Sunday, July 24, 2011

Who's you LORD??

Who is lord of your life?

Who’s the reason you make your decisions? Who’s the reason you wake up in the morning? Who’s the reason you choose not to sin?
As we spoke upon last time, I had this particular girl I lived for in middle school. Then I got to college and it grew that much worse. I lived for popularity. I lived for girls. I lived to be accepted by others.
I chose to sin to be accepted by others.
Jesus is Lord of our life, only if the actions we choose to make prove it.
If we choose to lie to gain acceptance by friends, we’re choosing our friends as LORD over Jesus.
If we choose to cheat on a test, we’re choosing academic success as LORD over Jesus.
If we choose to go too far with our boyfriend/girlfriend, we’re choosing our boyfriend/girlfriend as LORD over Jesus.
Who has lordship of our lives? Look at our actions, they’ll let us know.

Saturday, July 16, 2011

Who are you living for??

The cutest girl in middle school was Rachel. Rachel was an athletic, blonde bomb-shell. I was smitten from day one. I acted like I thought Rachel would like. I dressed like I thought Rachel would like. I talked like I thought Rachel would like.
I wanted to be liked by Rachel. I acted differently around Rachel. I LIVED for Rachel.
Something tells me I'm not alone in this.
We live for acceptance in a group at school. We live for popularity within the youth group. We live to meet our parent’s expectations.
But it doesn’t stop there.
We live for our girlfriend/boyfriend’s love and appreciation. We live to gain that next promotion at work. We live to be cool and to be funny and to be accepted for who we are.
The problem is…we don’t always find acceptance. We don’t always find love. We don’t always find appreciation or the promotion.
We fail because we’re human. Others make mistakes because they’re human.
The person who won't fail us?
JESUS.
May we dress for Jesus. May we talk for Jesus. May we act for Jesus.
May we LIVE for Jesus.

Wednesday, July 6, 2011

Cottage Cheese Explosion

I have a theory.

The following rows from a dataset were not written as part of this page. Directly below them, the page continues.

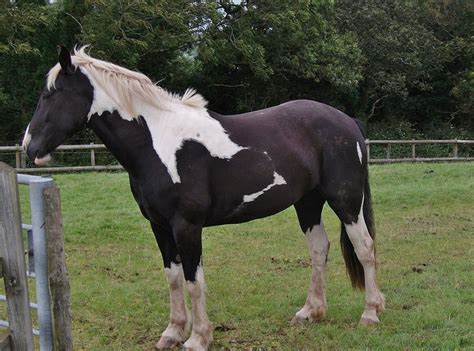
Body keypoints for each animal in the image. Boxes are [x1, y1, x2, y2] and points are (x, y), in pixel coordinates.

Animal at [23, 47, 386, 351]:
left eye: (50, 94)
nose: (29, 148)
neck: (157, 143)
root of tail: (347, 122)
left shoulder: (187, 226)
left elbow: (193, 280)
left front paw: (198, 338)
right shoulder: (159, 227)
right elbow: (172, 278)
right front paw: (172, 332)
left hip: (346, 201)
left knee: (365, 248)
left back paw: (370, 313)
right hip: (307, 203)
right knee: (319, 248)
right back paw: (310, 311)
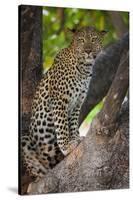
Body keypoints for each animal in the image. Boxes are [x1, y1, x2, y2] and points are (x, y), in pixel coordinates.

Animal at [21, 26, 107, 180]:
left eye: (93, 39)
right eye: (81, 40)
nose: (88, 50)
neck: (84, 68)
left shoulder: (77, 103)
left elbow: (72, 124)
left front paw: (76, 138)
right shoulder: (59, 101)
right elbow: (62, 126)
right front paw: (66, 147)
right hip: (26, 140)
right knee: (41, 170)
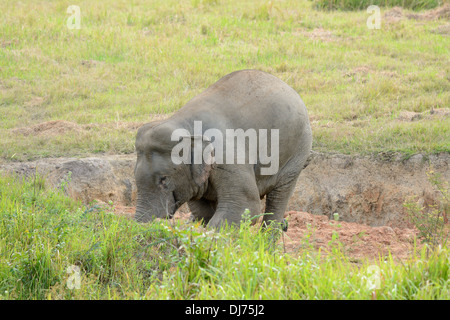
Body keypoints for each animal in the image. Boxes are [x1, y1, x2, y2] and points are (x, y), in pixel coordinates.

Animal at [132, 70, 312, 230]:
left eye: (164, 179)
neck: (186, 126)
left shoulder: (227, 158)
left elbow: (246, 205)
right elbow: (202, 210)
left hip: (296, 153)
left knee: (279, 197)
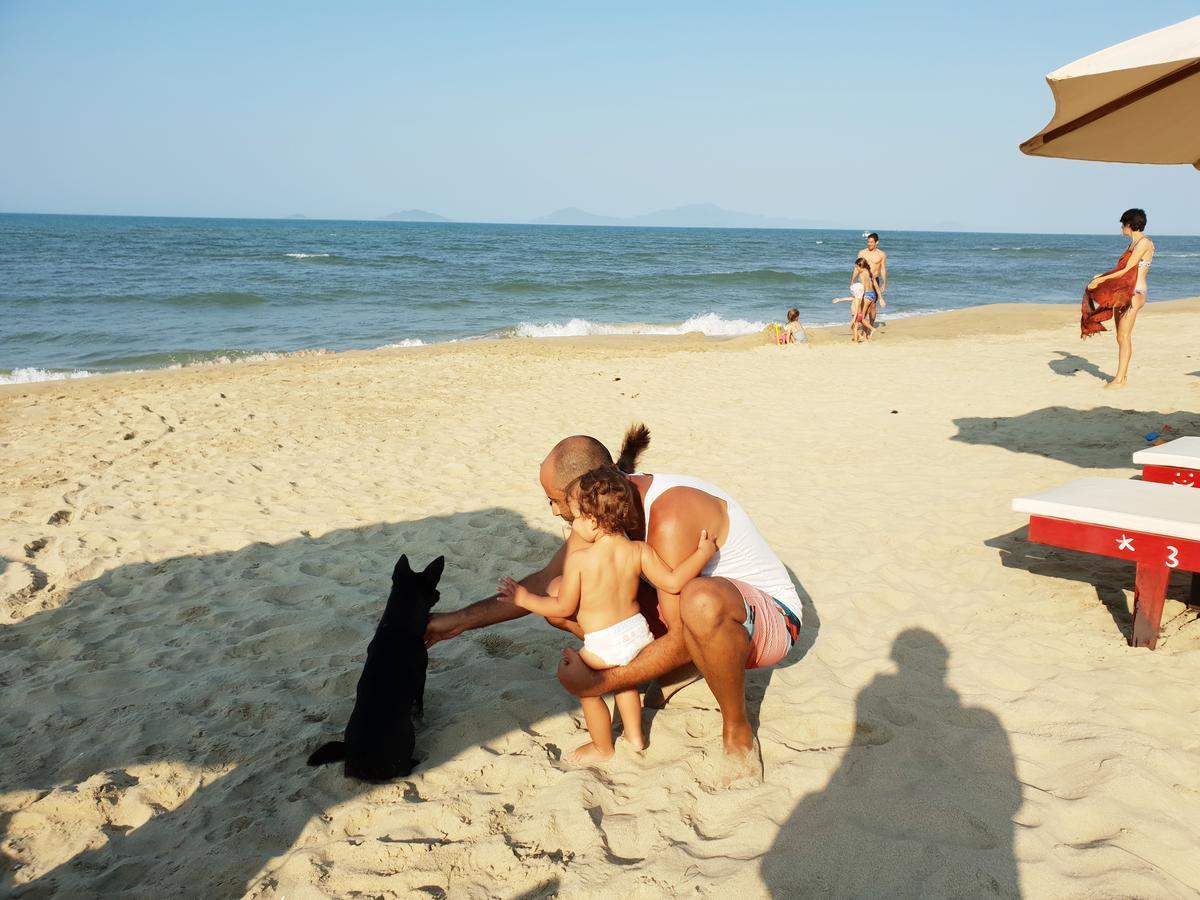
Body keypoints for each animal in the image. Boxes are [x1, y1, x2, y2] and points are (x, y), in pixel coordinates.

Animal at [307, 554, 444, 777]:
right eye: (433, 588)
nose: (440, 593)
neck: (398, 625)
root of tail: (357, 763)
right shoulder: (421, 678)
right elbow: (419, 704)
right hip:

This theory states all individuals must have some kind of a pet before they have children. I would go as far as stating before they are married, but we’ll save that for a later time.
Pets are great. Pets are lovable. Pets are fun. Pets come with a level of responsibility.
Kids are great. Kids are lovable. Kids are fun. Kids come with an even greater level of responsibility.
Get my drift?
I currently live with a dog. Her name is Dolly. The dog technically belongs to one of my housemates, but Dolly has become the token household pet.
Dolly is sweet. Dolly is kind. Dolly is also really old.
One night, I was draining a container of cottage cheese. I had left the container in my car during the middle of the summer for around 3-4 hours. Consequently, the contents became very ill toward my tongue. Even my frugal behavior couldn’t bare the taste or thought of what I was ingesting.
So I emptied the container. However, the drain began to stock-up. I reached for the garbage disposal and left it on for a split-second too long. I don’t know if this is supposed to happen, but I soon had cottage cheese sprouting like Old Faithful out of the sink.
It was messy. It was chunky. It was everywhere.
As I attempted to clean up the mess, the water stopped working. In addition, Dolly, chose now as a perfect time to begin beating her tail against the door, wanting to go out.
Here the sink is, covered in rotten cottage cheese and I have no water to clean it up with Dolly’s tail beating the door like a freight train.
I blew my lid.
We’re not talking the “I gently opened the door to let her out.” We’re talking full-out belt…”GET OUTSIDE!” You get the picture. It was ugly.
I immediately realized I had sinned against Dolly. She came back to the door as, let’s face it, all she wanted to do was check for rabbits outside. I had a choice though for what was to happen next.
I apologized to Dolly. I told her that I had wronged her and asked her what I could do to make things right.
Dolly looked at me with her big brown her eyes and laid next to the counter. I had been forgiven. We were ready to move on.
The choices we make now, create our habits in the future.
May we choose to admit our sins and ask for forgiveness now, in order that we may make a habit of it in the future.